= Mary Dockray-Miller =

American scholar of Anglo-Saxon England

Mary Dockray-Miller (born 1965) is an American scholar of early medieval England and women’s educational history, best known for her work on gender in the pre-Conquest period. She has
published on female saints, on Beowulf, and on religious women. She was professor of English at Lesley University, where she taught from 2000-2024 before being laid off as part of a restructuring process that eliminated 30 faculty jobs, most in the traditional liberal arts and sciences.

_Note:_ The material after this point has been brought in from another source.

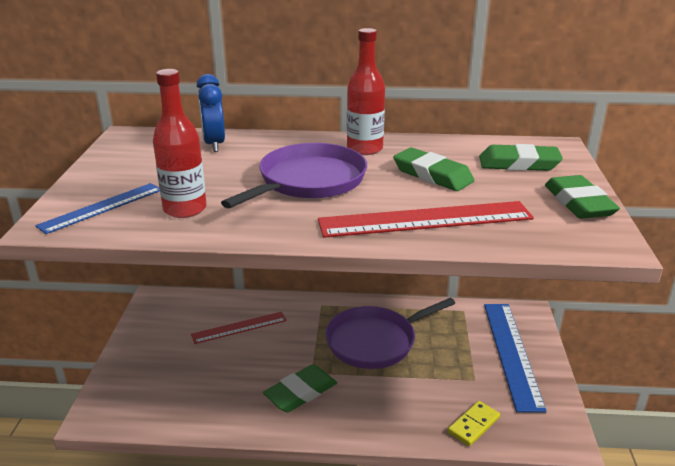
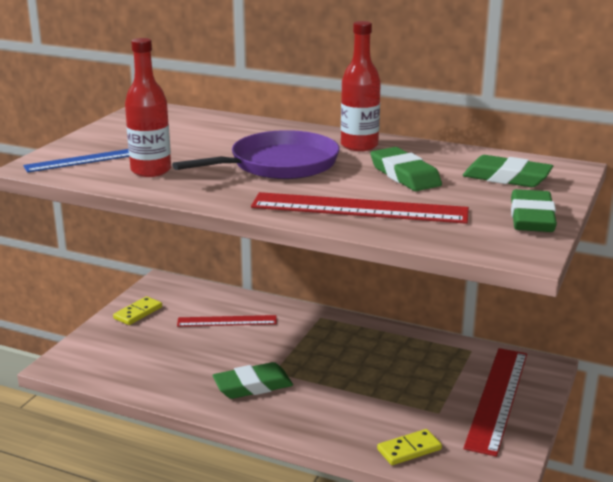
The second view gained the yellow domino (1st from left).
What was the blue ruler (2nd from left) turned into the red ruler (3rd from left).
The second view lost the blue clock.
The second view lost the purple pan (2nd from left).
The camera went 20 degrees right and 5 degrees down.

Dockray-Miller's first monograph was Motherhood and Mothering in Anglo-Saxon England (St. Martin's Press, 2000), which utilized postmodern gender theory (the work of Judith Butler, Luce Irigaray, and others) to reinvestigate historical elements, such as double houses and early English religious women, and literature, including Beowulf. At the time, it was "the first and only monograph
on motherhood to appear in Anglo-Saxon studies". She edited the Wilton Chronicle in Saints Edith and Æthelthryth: Princesses, Miracle Workers, and their Late Medieval Audience (Brepols, 2009)
and published a biography of Judith of Flanders (c.1031-1094) in 2015. She has published numerous articles in medieval studies, English studies, and gender studies journals; she is a contributor to the Historical Dictionary of Women's Education in the United States (Greenwood, 1998), the Dictionary of National Biography, and other reference works.

== Publications ==
- “Margaret Atwood’s Medieval Testaments” Margaret Atwood Studies 17 (2024): 8-24.
- "Afrisc Meowle: Exploring the Other in the Old English Exodus" PMLA 137.3 (2022): 458-471.
- Public Medievalists, Racism, and Suffrage in the American Women's College Palgrave, 2017.
- “Old English Has A Serious Image Problem” JSTOR Daily, 3 May 2017.
- The Books and the Life of Judith of Flanders. Ashgate Publishing, 2015.
- Saints Edith and Æthelthryth: Princesses, Miracle Workers, and their Late Medieval Audience. Medieval Women: Texts and Contexts vol.25. Brepols, 2009.
- Motherhood and Mothering in Anglo-Saxon England St. Martin’s Press, 2000.
- "Beowulf's Tears of Fatherhood," Exemplaria 10.1 (1998): 1-28.
- "The Feminized Cross of The Dream of the Rood" Philological Quarterly 76.1 (1997): 1-18.